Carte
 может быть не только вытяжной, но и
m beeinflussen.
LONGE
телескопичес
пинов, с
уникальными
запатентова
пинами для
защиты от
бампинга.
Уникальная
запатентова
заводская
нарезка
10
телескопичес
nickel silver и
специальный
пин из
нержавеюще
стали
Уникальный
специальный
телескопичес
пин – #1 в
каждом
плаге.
===
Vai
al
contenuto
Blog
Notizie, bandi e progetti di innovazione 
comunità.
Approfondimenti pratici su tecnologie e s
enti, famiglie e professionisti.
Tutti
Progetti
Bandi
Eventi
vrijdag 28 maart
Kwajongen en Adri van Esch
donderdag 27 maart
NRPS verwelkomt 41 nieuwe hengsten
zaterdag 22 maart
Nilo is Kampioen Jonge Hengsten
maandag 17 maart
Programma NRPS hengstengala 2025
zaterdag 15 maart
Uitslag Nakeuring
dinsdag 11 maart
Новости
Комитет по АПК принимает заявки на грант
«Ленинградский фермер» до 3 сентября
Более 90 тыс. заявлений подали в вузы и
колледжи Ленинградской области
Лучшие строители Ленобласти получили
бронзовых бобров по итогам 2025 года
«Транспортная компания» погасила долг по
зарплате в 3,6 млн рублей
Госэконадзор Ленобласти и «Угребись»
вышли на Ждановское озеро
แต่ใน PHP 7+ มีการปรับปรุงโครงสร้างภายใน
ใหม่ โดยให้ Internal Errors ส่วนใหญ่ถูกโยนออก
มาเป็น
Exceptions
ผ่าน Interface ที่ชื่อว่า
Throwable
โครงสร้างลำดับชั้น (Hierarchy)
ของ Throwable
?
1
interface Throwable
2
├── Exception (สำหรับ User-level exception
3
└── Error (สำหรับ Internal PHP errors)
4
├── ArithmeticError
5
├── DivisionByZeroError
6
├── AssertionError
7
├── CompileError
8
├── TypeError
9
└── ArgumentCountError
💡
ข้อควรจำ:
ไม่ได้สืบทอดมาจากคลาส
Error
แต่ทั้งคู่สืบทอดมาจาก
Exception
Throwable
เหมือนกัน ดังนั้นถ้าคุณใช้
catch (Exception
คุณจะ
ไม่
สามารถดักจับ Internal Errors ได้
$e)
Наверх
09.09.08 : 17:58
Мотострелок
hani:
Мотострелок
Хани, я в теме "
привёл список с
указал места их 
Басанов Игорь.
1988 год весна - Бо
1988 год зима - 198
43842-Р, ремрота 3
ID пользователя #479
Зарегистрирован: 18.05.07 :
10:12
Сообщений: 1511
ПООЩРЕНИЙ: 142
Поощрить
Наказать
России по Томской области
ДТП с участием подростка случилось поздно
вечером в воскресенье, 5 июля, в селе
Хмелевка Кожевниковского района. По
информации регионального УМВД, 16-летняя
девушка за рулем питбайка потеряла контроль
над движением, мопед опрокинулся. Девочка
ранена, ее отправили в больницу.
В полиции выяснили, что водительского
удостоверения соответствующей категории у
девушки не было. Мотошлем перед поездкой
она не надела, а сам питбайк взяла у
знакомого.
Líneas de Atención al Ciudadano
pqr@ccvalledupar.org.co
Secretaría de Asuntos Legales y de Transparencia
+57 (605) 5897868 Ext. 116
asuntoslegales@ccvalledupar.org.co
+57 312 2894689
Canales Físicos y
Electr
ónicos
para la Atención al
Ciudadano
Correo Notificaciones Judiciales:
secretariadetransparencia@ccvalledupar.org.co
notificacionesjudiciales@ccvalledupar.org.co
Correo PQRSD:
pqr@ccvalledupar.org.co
===
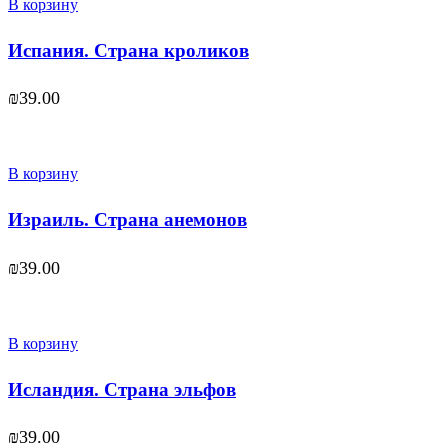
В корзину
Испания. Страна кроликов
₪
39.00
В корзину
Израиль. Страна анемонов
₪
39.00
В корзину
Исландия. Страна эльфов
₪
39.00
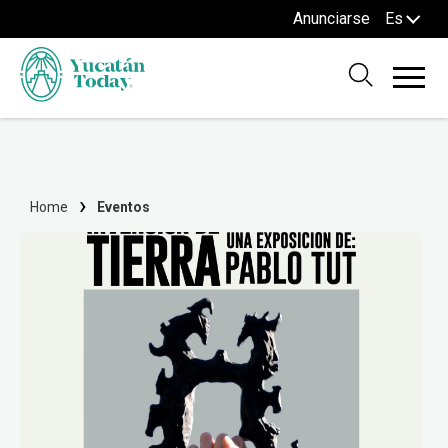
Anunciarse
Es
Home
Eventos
===
Goal of the exercise: State how many lines in the items contain the word "Internal", counting only matches with identical capitalization. Give the number alone.

Answer space: 3